This year, Time is honoring the people it's deemed the 100 Most Influential by having other influential people write their profiles — Dolly Parton wrote about Miley Cyrus, President Obama wrote about the Pope, Madeleine Albright wrote about Vladimir Putin in what will surely go down in history as the "Ether" of diplomacy. While most of the famous-on-famous profiles turned out just fine, Fox Anchor Megyn Kelly's Time 100 profile did not. That's because hers was written by Fox News senior political analyst and old timey sexism fossil Brit Hume.
When I saw that Hume had written Kelly's profile, all of my brain's thinking parts winced. Maybe it won't be too bad! I thought.
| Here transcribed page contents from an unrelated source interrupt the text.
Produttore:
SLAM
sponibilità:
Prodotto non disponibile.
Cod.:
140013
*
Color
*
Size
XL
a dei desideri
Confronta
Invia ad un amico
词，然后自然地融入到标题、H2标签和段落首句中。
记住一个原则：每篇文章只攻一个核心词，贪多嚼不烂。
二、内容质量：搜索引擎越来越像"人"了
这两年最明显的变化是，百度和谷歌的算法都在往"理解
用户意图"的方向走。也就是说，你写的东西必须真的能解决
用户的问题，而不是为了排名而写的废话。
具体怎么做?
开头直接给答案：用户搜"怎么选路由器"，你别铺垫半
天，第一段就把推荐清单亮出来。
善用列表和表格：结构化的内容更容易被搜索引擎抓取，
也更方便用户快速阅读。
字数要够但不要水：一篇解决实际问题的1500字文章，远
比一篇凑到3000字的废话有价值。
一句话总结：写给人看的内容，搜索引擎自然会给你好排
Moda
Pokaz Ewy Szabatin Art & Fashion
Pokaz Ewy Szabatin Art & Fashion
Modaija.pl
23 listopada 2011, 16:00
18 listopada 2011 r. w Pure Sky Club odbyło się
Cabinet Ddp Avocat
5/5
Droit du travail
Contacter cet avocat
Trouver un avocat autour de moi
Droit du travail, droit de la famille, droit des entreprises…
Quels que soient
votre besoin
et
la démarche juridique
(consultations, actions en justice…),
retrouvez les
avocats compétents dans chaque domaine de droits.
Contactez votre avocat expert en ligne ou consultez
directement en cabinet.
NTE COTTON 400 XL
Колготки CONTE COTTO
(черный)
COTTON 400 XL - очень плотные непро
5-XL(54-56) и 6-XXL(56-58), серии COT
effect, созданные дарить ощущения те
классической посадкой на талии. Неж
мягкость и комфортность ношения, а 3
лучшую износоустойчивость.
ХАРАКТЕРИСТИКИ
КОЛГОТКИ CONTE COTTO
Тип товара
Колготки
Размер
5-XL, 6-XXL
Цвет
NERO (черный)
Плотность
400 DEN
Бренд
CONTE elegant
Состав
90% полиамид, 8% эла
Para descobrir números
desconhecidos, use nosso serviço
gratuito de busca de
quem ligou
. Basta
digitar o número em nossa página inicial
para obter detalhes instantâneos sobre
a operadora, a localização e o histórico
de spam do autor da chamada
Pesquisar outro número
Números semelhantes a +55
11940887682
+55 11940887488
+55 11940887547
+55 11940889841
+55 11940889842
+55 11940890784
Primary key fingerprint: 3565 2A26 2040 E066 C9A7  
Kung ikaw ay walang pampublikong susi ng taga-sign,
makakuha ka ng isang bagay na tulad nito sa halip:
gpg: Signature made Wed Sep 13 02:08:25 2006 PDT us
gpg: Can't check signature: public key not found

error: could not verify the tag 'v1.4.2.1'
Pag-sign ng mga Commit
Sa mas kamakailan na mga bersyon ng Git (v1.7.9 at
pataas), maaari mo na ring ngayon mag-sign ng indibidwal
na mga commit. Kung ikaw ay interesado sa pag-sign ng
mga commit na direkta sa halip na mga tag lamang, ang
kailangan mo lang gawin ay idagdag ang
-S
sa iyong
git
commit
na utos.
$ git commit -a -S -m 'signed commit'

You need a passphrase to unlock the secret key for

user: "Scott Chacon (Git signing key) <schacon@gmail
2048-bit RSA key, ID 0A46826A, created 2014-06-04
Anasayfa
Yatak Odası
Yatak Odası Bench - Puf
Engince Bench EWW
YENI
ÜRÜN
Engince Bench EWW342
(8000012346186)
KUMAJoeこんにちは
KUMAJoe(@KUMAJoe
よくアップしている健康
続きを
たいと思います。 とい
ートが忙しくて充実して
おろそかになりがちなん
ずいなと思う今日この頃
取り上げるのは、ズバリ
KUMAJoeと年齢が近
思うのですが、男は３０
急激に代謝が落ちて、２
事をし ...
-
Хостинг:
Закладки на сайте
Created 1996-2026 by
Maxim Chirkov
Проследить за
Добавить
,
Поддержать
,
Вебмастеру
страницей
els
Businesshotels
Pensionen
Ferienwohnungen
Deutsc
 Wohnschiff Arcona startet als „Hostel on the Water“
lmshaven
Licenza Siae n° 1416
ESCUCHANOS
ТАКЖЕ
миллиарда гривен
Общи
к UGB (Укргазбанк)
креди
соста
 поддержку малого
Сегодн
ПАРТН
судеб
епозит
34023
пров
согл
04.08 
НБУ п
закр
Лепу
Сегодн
I was, unfortunately, incorrect. Hume starts by getting off on the wrong foot,
Ten years ago, my wife Kim, then Fox News' Washington bureau chief, walked into my office carrying a videocassette. "You have got to see this," Kim said. It was the audition tape of a local TV reporter then named Megyn Kendall. She was a lawyer and new to the business, but her tape displayed as full a set of the qualities of a network correspondent as I had ever seen: great looks, strong voice, authoritative yet cheerful presence and obvious intelligence. In other words, limitless potential.
And then just keeps hobbling down that same wrong foot path.
"Please," I asked Roger, "just look at the tape." I suspected he would see what I had seen. He did, and an opening was created.
As Salon's Kate McDonough notes, Hume's comments on Kelly are even more out of place considering every other person who wrote about a woman on the Time 100 managed to do so without harping on her looks. Sheryl Sandberg uses words like authenticity, honesty, leadership, and boss to describe Beyonce. Dwyane Wade describes Serena Williams with words like hard working, disciplined, and "a true champion." There's no ode to Kerry Washington's famed beauty, or Amy Adams's looks. That's because the entire point of the Time 100 seems to be to celebrate the achievements and qualities of individuals beyond the superficial.
That's not to pretend we live in a world where looks don't matter — they do, especially in cable news, and especially if you're a woman, but citing Kelly's as a factor in her success when she's had an entire career to prove she's more than a pretty face is tacky as hell on Hume's part. Although, in Hume's defense, his profile of Kelly was not nearly as tacky as the tongue bath Karl Rove gave the Koch brothers in the same feature.